For the first time in history, a spacecraft has touched the Sun. NASA’s Parker Solar Probe has now flown through the Sun’s upper atmosphere — called the corona — sampling particles and characterizing magnetic fields in this dynamic environment.
The new milestone marks one major step for Parker Solar Probe and one giant leap for solar science. Just as landing on the Moon allowed scientists to understand how it was formed, touching the Sun is helping scientists uncover critical information about our closest star and its influence on the solar system.
“Parker Solar Probe ‘touching the Sun’ is a monumental moment for solar science and a truly remarkable feat,” said Thomas Zurbuchen, the associate administrator for the Science Mission Directorate at NASA Headquarters in Washington. “Not only does this milestone provide us with deeper insights into our Sun’s evolution and its impacts on our solar system, but everything we learn about our own star also teaches us more about stars in the rest of the universe.”

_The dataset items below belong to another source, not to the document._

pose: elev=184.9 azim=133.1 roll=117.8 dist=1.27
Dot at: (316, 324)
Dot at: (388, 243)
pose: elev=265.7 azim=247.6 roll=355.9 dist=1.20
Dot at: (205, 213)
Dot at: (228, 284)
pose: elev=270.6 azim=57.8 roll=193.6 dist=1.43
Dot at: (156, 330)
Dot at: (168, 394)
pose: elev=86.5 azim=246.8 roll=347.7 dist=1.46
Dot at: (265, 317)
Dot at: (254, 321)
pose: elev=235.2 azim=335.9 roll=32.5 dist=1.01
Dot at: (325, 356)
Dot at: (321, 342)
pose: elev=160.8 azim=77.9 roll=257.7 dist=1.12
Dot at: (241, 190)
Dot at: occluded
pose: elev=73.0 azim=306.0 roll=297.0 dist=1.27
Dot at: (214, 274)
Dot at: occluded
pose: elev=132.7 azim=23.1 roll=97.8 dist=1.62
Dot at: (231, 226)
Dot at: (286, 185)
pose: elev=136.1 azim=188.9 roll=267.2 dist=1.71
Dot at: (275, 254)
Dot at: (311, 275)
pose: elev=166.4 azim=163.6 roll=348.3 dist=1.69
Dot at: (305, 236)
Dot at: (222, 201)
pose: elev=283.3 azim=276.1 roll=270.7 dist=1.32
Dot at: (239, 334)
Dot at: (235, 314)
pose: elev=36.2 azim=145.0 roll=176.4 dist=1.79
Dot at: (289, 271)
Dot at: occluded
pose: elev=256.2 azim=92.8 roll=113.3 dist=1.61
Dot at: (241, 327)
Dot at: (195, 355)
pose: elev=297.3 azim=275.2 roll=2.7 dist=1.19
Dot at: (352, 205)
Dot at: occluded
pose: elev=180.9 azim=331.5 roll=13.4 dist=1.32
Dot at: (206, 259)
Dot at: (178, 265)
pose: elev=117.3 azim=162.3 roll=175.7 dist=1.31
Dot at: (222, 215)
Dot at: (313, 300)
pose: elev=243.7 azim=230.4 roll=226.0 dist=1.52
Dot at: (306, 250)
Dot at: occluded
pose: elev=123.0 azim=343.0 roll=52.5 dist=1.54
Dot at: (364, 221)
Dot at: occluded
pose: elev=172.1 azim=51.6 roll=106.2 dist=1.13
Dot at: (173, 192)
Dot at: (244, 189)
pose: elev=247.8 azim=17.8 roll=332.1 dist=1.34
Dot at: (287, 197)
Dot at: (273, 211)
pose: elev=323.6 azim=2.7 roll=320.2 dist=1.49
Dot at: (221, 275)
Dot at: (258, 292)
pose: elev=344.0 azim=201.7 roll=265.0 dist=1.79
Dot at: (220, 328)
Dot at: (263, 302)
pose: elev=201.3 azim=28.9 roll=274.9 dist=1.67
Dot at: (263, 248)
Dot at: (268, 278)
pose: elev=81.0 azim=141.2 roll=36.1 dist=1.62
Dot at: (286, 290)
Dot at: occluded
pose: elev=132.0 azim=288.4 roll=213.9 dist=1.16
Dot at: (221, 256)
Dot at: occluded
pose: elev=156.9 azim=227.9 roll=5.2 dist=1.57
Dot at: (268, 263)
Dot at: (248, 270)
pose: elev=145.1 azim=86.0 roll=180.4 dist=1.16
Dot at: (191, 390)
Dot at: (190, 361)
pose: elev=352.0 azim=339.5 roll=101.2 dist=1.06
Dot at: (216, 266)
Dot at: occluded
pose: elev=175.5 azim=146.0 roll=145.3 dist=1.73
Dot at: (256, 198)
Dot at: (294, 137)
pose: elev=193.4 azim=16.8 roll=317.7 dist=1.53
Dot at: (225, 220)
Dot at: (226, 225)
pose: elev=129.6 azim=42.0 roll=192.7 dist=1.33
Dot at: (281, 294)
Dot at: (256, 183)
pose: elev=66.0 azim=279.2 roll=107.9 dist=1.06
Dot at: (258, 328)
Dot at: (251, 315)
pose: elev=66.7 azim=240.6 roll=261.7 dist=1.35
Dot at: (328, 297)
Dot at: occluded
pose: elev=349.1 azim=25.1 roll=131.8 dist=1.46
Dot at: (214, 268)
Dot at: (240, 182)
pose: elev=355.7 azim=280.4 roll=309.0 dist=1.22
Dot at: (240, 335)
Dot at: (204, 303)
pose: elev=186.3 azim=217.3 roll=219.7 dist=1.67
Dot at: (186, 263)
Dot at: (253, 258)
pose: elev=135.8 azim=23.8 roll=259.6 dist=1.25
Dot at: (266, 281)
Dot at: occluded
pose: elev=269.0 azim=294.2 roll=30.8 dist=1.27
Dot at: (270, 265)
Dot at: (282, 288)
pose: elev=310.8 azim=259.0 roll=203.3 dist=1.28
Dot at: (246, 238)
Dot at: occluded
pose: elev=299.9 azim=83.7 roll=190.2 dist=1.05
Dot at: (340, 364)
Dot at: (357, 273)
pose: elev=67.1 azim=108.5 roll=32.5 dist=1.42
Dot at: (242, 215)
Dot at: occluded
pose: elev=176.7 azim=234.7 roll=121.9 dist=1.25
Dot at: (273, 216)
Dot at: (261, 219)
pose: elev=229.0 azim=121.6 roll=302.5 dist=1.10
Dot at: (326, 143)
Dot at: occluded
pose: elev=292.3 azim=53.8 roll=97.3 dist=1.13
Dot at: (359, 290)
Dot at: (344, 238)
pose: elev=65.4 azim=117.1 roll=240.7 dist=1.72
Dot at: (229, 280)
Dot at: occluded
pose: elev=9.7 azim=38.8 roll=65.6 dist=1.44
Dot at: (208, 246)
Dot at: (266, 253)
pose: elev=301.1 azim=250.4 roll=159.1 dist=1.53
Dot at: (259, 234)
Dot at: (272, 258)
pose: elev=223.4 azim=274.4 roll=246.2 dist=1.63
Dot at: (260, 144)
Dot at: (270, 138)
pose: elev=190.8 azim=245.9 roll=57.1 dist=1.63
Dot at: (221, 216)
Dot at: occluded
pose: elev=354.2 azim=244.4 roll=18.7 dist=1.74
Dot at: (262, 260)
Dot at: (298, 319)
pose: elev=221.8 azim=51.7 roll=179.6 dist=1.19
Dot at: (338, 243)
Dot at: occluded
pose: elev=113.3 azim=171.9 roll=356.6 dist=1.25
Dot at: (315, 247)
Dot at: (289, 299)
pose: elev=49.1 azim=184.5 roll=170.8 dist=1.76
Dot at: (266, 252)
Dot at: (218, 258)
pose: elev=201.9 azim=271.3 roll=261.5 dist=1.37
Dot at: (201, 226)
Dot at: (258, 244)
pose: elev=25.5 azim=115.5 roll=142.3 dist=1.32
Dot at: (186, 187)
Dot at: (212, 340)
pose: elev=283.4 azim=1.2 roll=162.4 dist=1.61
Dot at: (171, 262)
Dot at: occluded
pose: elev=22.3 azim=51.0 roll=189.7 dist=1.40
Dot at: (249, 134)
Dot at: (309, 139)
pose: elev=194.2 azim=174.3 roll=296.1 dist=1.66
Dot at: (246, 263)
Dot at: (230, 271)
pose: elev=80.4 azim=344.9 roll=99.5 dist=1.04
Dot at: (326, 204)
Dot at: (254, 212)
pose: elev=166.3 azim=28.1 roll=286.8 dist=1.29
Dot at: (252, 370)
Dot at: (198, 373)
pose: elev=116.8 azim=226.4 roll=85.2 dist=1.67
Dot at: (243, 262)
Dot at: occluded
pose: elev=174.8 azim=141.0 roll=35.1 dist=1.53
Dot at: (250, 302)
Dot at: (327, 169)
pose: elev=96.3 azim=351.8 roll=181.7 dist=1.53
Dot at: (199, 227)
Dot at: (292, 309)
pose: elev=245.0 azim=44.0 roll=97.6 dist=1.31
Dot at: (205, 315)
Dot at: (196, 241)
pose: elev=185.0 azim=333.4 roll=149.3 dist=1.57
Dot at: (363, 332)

As it circles closer to the solar surface, Parker Solar Probe — built and operated by the Johns Hopkins Applied Physics Laboratory (APL) in Laurel, Maryland — is making discoveries that other spacecraft were too far away to see, including from within the solar wind, the flow of particles speeding from the Sun that can influence us at Earth.
In 2019, Parker Solar Probe discovered that striking magnetic zig-zag structures in the solar wind, called switchbacks, are plentiful close to the Sun. Having halved its distance to the Sun since then, Parker Solar Probe has now identified one place where those features originate: the solar surface.
The first passage through the corona — as well as more flybys to come — will provide data on phenomena that are impossible to study from afar.
“Flying so close to the Sun, Parker Solar Probe now senses conditions in the corona that we never could before,” said Nour Raouafi, the Parker Solar Probe project scientist at APL. “We see evidence of being in the corona from magnetic field data, solar wind data, and visually in white-light images. We can actually see the spacecraft flying through coronal structures that can be observed from Earth during a total solar eclipse.”